(Excerpted text Opens)
Unforeseen Incidents looks very interesting right from the very beginning, with you starting in your bedroom, which is meant to be sort of like a tutorial. The game is supposed to be played just like any other point-and-click adventure game – you can move your character around, inspect elements, pick up items, combine them, and use them in combination with something on the screen to progress further in the game.

After you leave your room, the phone starts ringing. A professor you’re friends with needs some help with his broken computer. This task teaches you the basic gameplay elements even further and basically initiates the story. This game probably features one of the best stories I’ve seen in such games. The events happen very gradually and you are always given the option to ask the characters about their opinion on both of the major talking subjects in Yelltown (football and the fever). The player is slowly introduced to new characters, but there aren’t many of them, which is a huge plus in my opinion. I always struggle when the game expects me to remember a ton of names and places, but I’ve never felt pressured when playing Unforeseen Incidents.

Another thing I like very much is how items are handled in this game. You can hold up to ten items at any time, which is probably just the right amount. I still remember how I hated when I had 20+ items at once in Deponia and no clue what to do with them. However, in Unforeseen Incidents, item combinations always make sense, which allows you focus on the story more. I’m not saying that the puzzle aspect of this game is trivial, but it just doesn’t force you to try every single possible item combination, which I think is a rather good thing.
(Excerpted text Closes)
(Exercise data Opens)
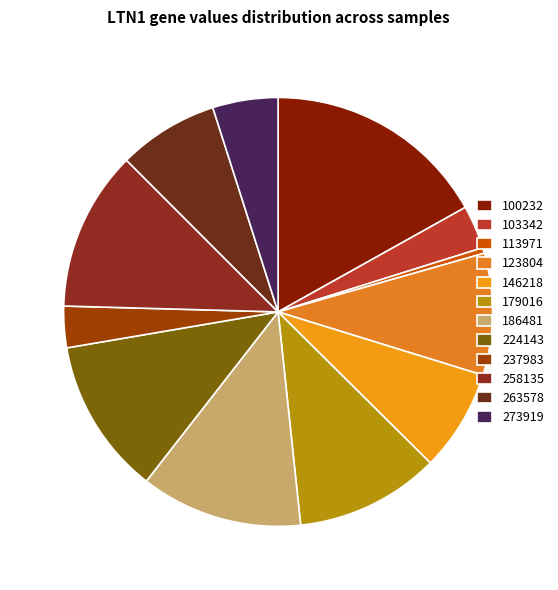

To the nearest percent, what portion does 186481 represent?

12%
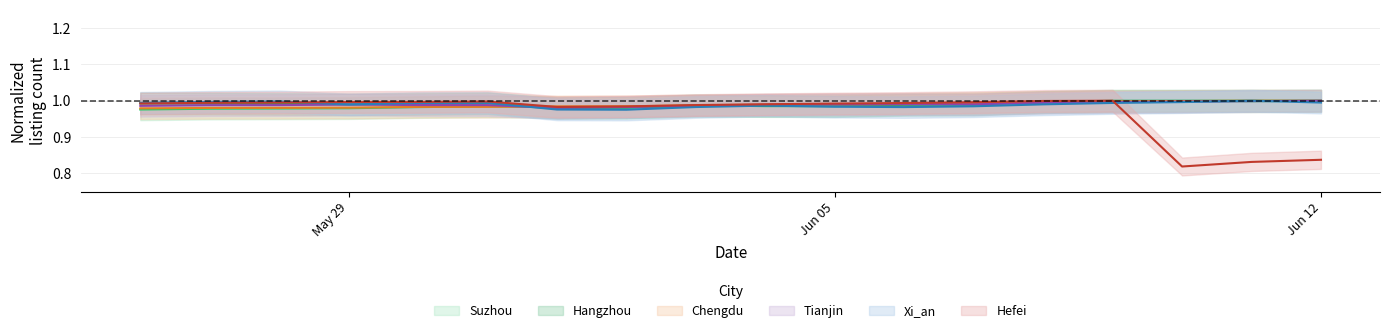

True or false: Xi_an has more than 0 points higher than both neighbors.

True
(Exercise data Closes)
(Exercise data Opens)
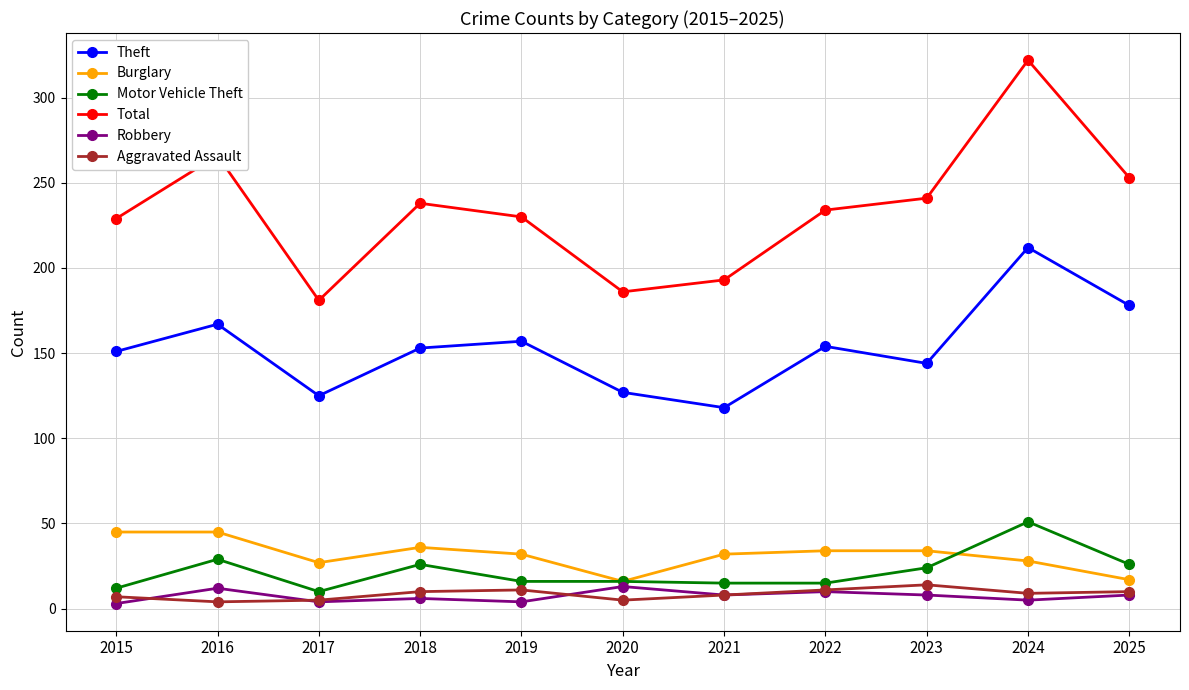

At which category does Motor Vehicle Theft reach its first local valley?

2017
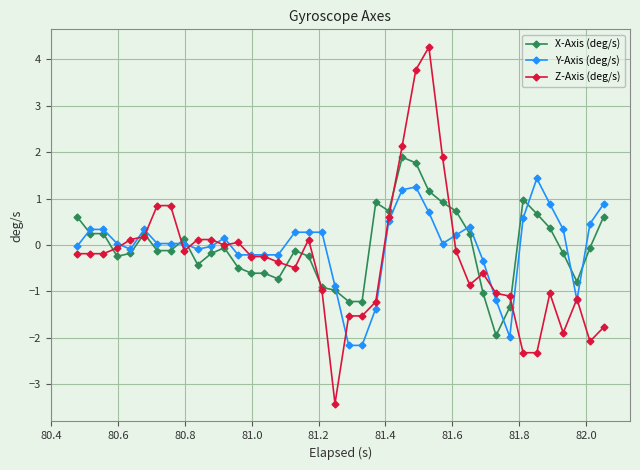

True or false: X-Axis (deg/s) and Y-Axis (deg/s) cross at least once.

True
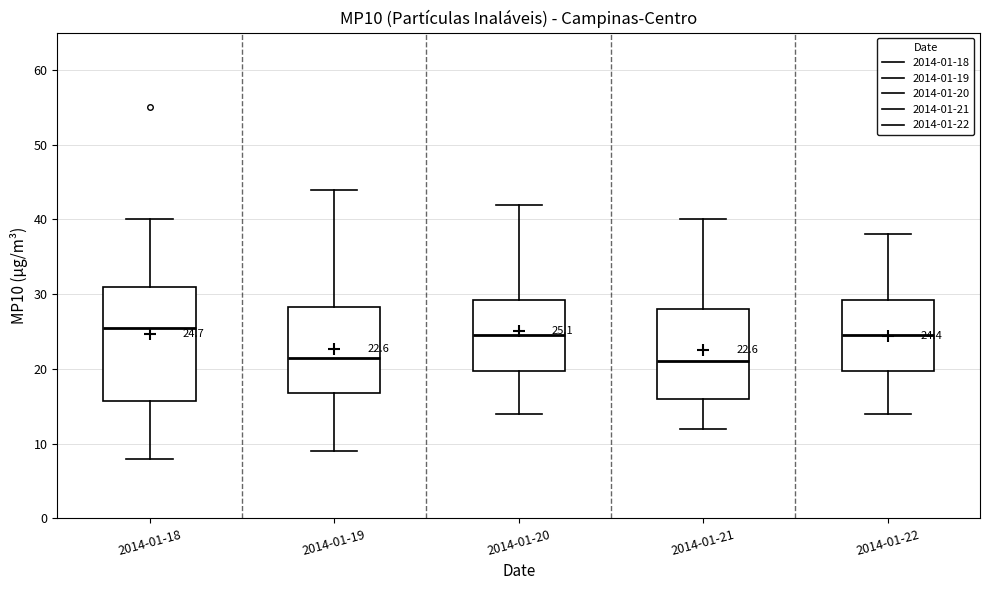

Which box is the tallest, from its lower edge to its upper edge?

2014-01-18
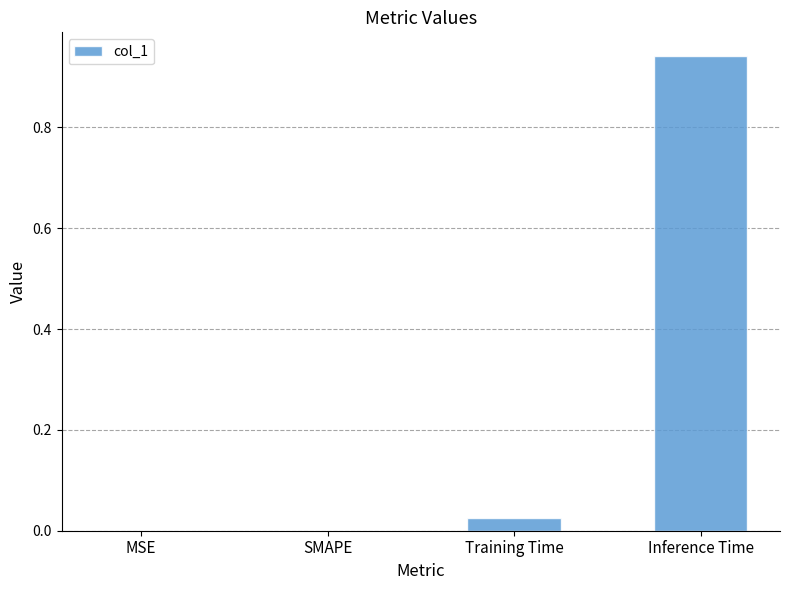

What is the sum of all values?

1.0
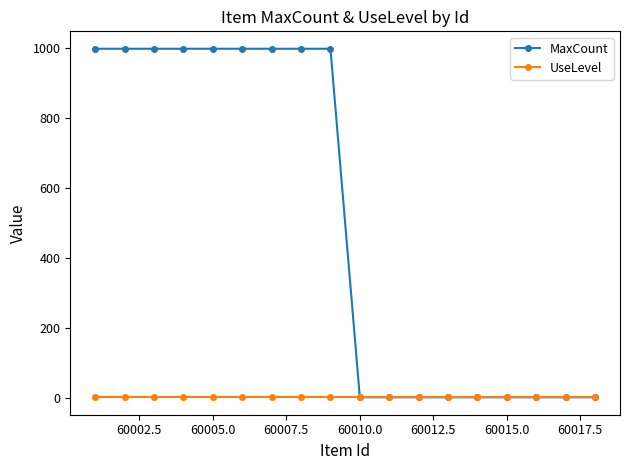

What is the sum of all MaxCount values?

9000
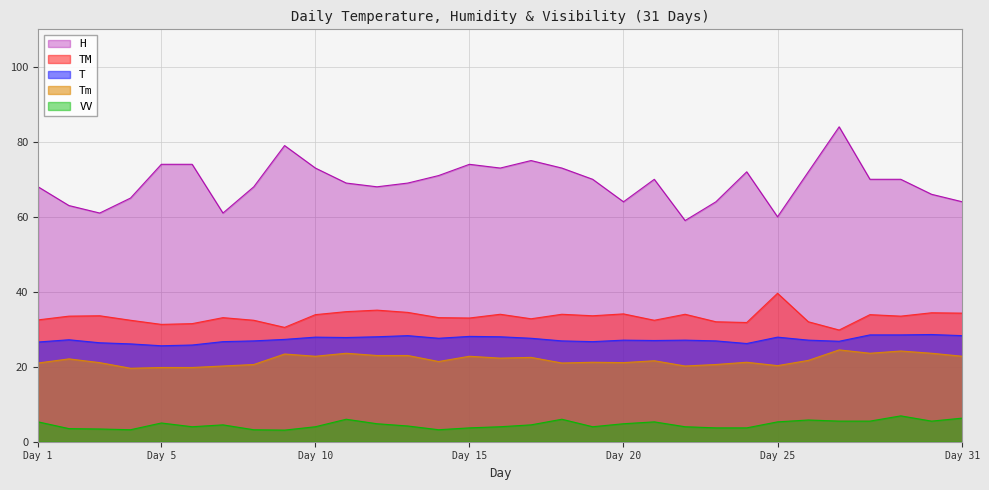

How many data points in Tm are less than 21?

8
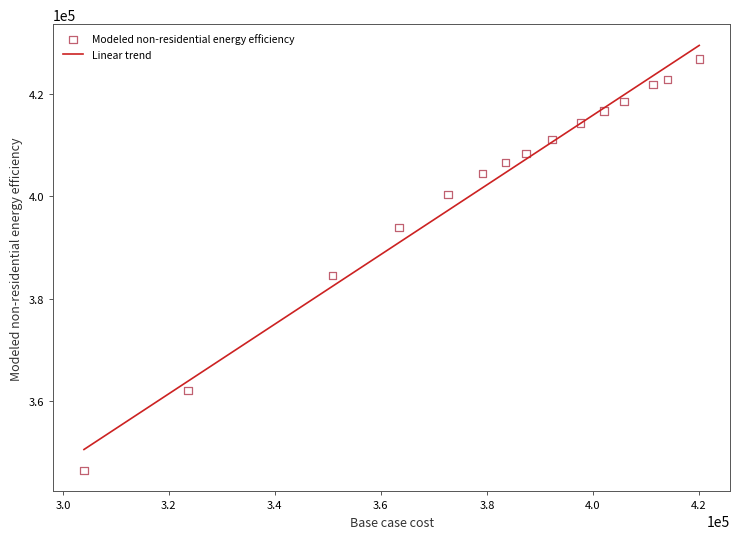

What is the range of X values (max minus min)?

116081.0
(Exercise data Closes)
-- Tasks to perform --
(a) Answer these questions from the review of Unforeseen Incidents:
(i) In what room does the player begin the game?
(ii) What are the two major talking subjects in Yelltown?
(iii) How many items can the player hold at any time?
(b) Carry on the review of Unforeseen Incidents from the point at which it stops.
The rows come from a separate source unrelated to the text.

-- Results by task --
(a)
(i) The player's bedroom.
(ii) Football and the fever.
(iii) Up to ten.

(b)
The dialogues are also one of my favorite aspects of the game. They often contain puns which will make you giggle and they’re not cheesy at all (well, at least for the most part), and they really liven up the conversations. Some of the topics you can choose from when you talk to people are required to move the story forward, while others are just there for your satisfaction if you feel like talking (in the first chapter, you are often given the option to ask people what they think about the football match, for example).

In terms of graphics, the game looks really good. Everything is hand-painted, and I enjoyed looking at the small details in the art. Although the animations are somewhat clunky, especially when walking, I didn’t really find this too dissuading. The music is also quite pleasant, and the mysterious sounds really improved on the atmosphere of the game. The overall mood of the game is mostly dark, but it can also get quite mysterious and creepy.

I would also like to point out the excellent voice acting. Before you actually start playing, you are shown a short cutscene – a short clip from a Yelltown’s local radio station warning people about the fever. The two hosts talk on the radio really made me feel like the game is much more realistic, which is what voice acting is all about.

The game also allows you to earn some Achievements while playing. Most are not story-related and can be achieved by performing various actions in the game. This does bring some replay value to the table, although the game is quite long so playing it twice doesn’t seem like a thing many people would be willing to do.

As far as performance goes, the game did okay. For all intents and purposes, the game was made in Unity, and I’ve seen point and click games use more my GPU a lot more, but Unforeseen Incidents doesn’t need too much of that, which makes it suitable for gamers with weaker machines. The game is also available on Linux and MacOS, which is obviously a very good thing.


Overall, I really enjoyed playing this little adventure gem. Although I don’t always find stories in adventure games interesting, this one definitely grabbed my attention. The puzzles are not too difficult, but they’re not too easy either, which helps you focus on the story and the atmosphere, too. This, in my opinion, is really one of the most positive aspects of the game.

I can’t really think of any negative things to say about the game, but I still wouldn’t give it a perfect score because I feel like something is still missing, but it’s still definitely a really good game and I recommend it to fans of the genre. The price might be a little too high, but I’ve also seen worse deals on Steam, so consider grabbing it at either the full price or at a discount.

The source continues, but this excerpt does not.